How to complete this task
Exact copy, no pictures: set down every entry below as written.

+++ Records shown +++

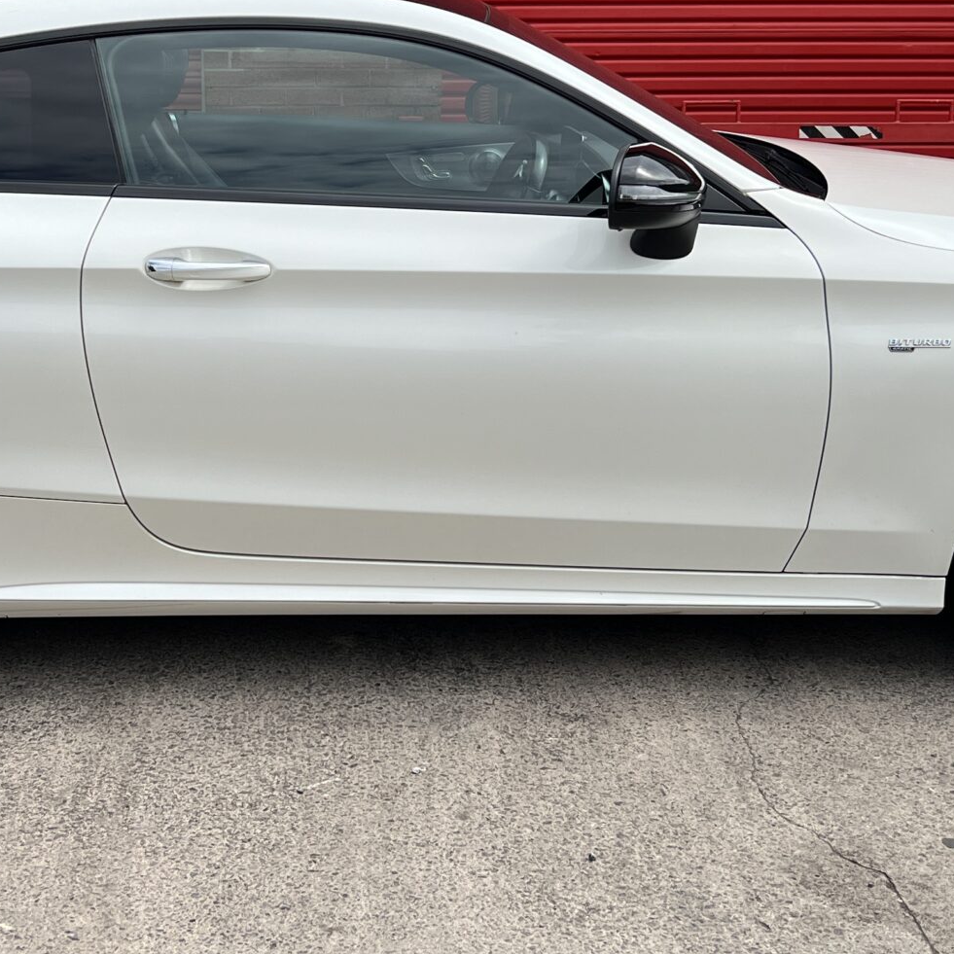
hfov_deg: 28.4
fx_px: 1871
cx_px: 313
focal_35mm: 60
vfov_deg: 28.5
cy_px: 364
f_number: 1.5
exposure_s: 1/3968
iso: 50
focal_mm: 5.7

+++

Solution to the problem
hfov_deg: 28.4
fx_px: 1871
cx_px: 313
focal_35mm: 60
vfov_deg: 28.5
cy_px: 364
f_number: 1.5
exposure_s: 1/3968
iso: 50
focal_mm: 5.7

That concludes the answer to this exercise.